PROBLEM:
Copy out the lines starting at the beginning and ending at the line that contains "### Allow Overtime", both included, and omit the pictures from your copy.

DATA PROVIDED:
..............................
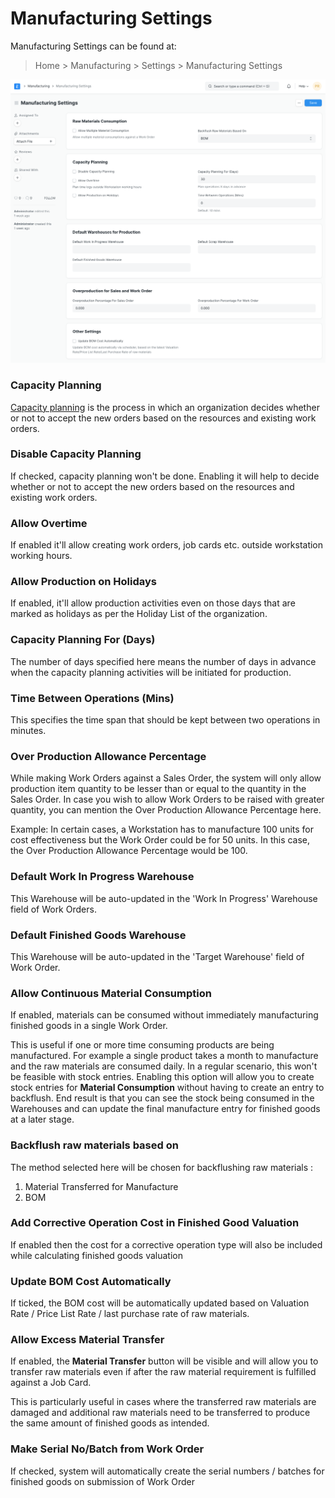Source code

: 
# Manufacturing Settings



Manufacturing Settings can be found at:


> Home > Manufacturing > Settings > Manufacturing Settings


![Manufacturing Settings](/files/manufacturing-settings-1.png)


### Capacity Planning


[Capacity planning](/docs/en/manufacturing/capacity-planning) is the process in which an organization decides whether or not to accept the new orders based on the resources and existing work orders.


### Disable Capacity Planning


If checked, capacity planning won't be done. Enabling it will help to decide whether or not to accept the new orders based on the resources and existing work orders.


### Allow Overtime


If enabled it'll allow creating work orders, job cards etc. outside workstation working hours.


### Allow Production on Holidays


If enabled, it'll allow production activities even on those days that are marked as holidays as per the Holiday List of the organization. 


### Capacity Planning For (Days)


The number of days specified here means the number of days in advance when the capacity planning activities will be initiated for production. 


### Time Between Operations (Mins)


This specifies the time span that should be kept between two operations in minutes. 


### Over Production Allowance Percentage


While making Work Orders against a Sales Order, the system will only allow production item quantity to be lesser than or equal to the quantity in the Sales Order. In case you wish to allow Work Orders to be raised with greater quantity, you can mention the Over Production Allowance Percentage here.


Example: In certain cases, a Workstation has to manufacture 100 units for cost effectiveness but the Work Order could be for 50 units. In this case, the Over Production Allowance Percentage would be 100.


### Default Work In Progress Warehouse


This Warehouse will be auto-updated in the 'Work In Progress' Warehouse field of Work Orders.


### Default Finished Goods Warehouse


This Warehouse will be auto-updated in the 'Target Warehouse' field of Work Order.


### Allow Continuous Material Consumption


If enabled, materials can be consumed without immediately manufacturing finished goods in a single Work Order. 


This is useful if one or more time consuming products are being manufactured. For example a single product takes a month to manufacture and the raw materials are consumed daily. In a regular scenario, this won't be feasible with stock entries. Enabling this option will allow you to create stock entries for **Material Consumption** without having to create an entry to backflush. End result is that you can see the stock being consumed in the Warehouses and can update the final manufacture entry for finished goods at a later stage.


### Backflush raw materials based on


The method selected here will be chosen for backflushing raw materials : 
1. Material Transferred for Manufacture 
2. BOM


### Add Corrective Operation Cost in Finished Good Valuation


If enabled then the cost for a corrective operation type will also be included while calculating finished goods valuation 


### Update BOM Cost Automatically


If ticked, the BOM cost will be automatically updated based on Valuation Rate / Price List Rate / last purchase rate of raw materials.


### Allow Excess Material Transfer


If enabled, the **Material Transfer** button will be visible and will allow you to transfer raw materials even if after the raw material requirement is fulfilled against a Job Card.


This is particularly useful in cases where the transferred raw materials are damaged and additional raw materials need to be transferred to produce the same amount of finished goods as intended.


### Make Serial No/Batch from Work Order


If checked, system will automatically create the serial numbers / batches for finished goods on submission of Work Order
..............................
COMPLETED EXERCISE:
Source code

: 
# Manufacturing Settings



Manufacturing Settings can be found at:


> Home > Manufacturing > Settings > Manufacturing Settings


![Manufacturing Settings](/files/manufacturing-settings-1.png)


### Capacity Planning


[Capacity planning](/docs/en/manufacturing/capacity-planning) is the process in which an organization decides whether or not to accept the new orders based on the resources and existing work orders.


### Disable Capacity Planning


If checked, capacity planning won't be done. Enabling it will help to decide whether or not to accept the new orders based on the resources and existing work orders.


### Allow Overtime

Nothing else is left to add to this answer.